Napoléon était-il condamné à échouer ?
 
Thierry LENTZ. - L'histoire le montre, mais, si on examine les faits de près, on s'aperçoit que Napoléon a mal négocié quelques tournants essentiels et probablement surestimé la capacité réelle de la France à dominer seule l'Europe. En économie, en finances, en diplomatie et en géopolitique, il cède en quelque sorte aux illusions de l'hyperpuissance. Ce qui le perd, c'est la déconnexion entre sa vision personnelle et la réalité politique du pays et de l'Europe. Jean-Claude Casanova dit parfois que Napoléon a résolu les problèmes du XVIIIe siècle pendant que les Anglais résolvaient les problèmes du XXIe siècle. C'est très juste.
 
D. V. - Beaucoup de choses s'expliquent par la précarité du pouvoir qui, dès l'origine, entraîne Napoléon dans une fuite en avant. Cette fragilité est frappante dès le coup d'État du 18 Brumaire et les deux conspirations de 1800 et de 1804 (qui conduit à l'exécution du duc d'Enghien). Cet homme de pouvoir reste un homme fragile. Il a peur. Ces lacunes de légitimité le conduisent à deux surenchères : la première, c'est le choix de l'hérédité avec le sacre de 1804 et, la seconde, le choix de la conquête institué par le Blocus continental (1806) où Napoléon essaye de « conquérir la mer par la puissance de la terre », comme il dit. À défaut de pouvoir mener la guerre directement en Angleterre, il tente de l'isoler du continent. Il devient agresseur alors que la France, à Marengo, à Austerlitz ou à Iéna, avait été l'agressée. Le pouvoir change de nature. Napoléon s'est coupé de la Révolution en 1804 et il s'est coupé de l'Europe en 1806. Un malentendu fondamental s'instaure à ce moment entre cet homme et la société française qui aspire plus que jamais à la paix.
 

 
Cette politique de conquête se justifierait par la légitimité fragile de Napoléon ?
 
T. L. - La légitimité n'est pas une question théorique pour Napoléon. Mais c'est un sujet qui l'a hanté parce qu'il est arrivé à un moment de l'histoire où on ne sait plus où est la légitimité. Dominique de Villepin a parfaitement raison d'insister sur l'ambiguïté du 18 Brumaire. La légitimité matérielle de Bonaparte tient alors au fait qu'il l'a emporté sur Sieyès. Mais il suffirait qu'un autre homme providentiel arrive pour que l'aventure s'achève.

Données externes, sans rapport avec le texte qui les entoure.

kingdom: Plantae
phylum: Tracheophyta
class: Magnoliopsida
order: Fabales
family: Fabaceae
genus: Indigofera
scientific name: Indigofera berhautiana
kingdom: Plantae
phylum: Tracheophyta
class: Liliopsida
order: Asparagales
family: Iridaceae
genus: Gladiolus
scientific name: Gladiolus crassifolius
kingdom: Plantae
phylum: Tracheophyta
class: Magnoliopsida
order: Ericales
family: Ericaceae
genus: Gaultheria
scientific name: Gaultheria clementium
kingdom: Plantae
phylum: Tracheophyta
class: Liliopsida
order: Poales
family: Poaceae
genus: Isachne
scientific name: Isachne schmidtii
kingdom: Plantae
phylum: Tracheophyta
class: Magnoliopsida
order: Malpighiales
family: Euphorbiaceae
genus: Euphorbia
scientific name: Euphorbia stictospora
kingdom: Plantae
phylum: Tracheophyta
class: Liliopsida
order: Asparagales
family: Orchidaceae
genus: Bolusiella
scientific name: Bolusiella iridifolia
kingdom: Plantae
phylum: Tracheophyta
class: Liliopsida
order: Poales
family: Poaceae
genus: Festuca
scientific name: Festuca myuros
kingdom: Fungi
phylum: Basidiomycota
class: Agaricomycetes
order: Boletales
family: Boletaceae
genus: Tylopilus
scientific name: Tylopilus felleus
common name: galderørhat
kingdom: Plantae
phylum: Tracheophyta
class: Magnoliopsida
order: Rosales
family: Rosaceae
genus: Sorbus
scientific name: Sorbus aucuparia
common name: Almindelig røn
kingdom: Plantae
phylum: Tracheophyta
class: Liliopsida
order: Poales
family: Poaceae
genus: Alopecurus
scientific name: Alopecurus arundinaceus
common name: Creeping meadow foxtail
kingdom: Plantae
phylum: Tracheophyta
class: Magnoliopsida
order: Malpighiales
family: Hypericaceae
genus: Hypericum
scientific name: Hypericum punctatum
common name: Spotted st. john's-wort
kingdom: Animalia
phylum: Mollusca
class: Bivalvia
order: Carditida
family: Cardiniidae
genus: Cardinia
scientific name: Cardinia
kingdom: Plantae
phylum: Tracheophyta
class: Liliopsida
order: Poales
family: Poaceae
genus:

C'est pourquoi Napoléon se voudra à la fois national, monarchique, nouveau Charlemagne et représentant de la nation, etc. Au carrefour des légitimités, il choisit tous les chemins à la fois. Et finalement, il ne sera jamais sûr de conserver le pouvoir. Certes, Napoléon perd pied après 1807 ; il perd même le sens de la mesure. Mais, avant cette date, l'environnement international ne lui est pas favorable. Les vieilles ambitions diplomatiques, le combat séculaire entre la France et l'Angleterre, cette « deuxième guerre de Cent Ans », comme disait Gaxotte, reviennent au premier plan. Jusqu'en 1807, Napoléon n'est pas encore l'élément central du jeu, parce que, après tout, s'il avait été à ce point l'ennemi de l'Europe, celle-ci n'aurait pas attendu 1813 pour mettre en place une coalition générale contre lui. Jusqu'en 1807-1808, Napoléon est encore utile à beaucoup en Europe parce qu'il permet une bonne distribution des cartes. Et probablement son erreur, c'est qu'à ces moments charnières il ne sait pas saisir sa chance.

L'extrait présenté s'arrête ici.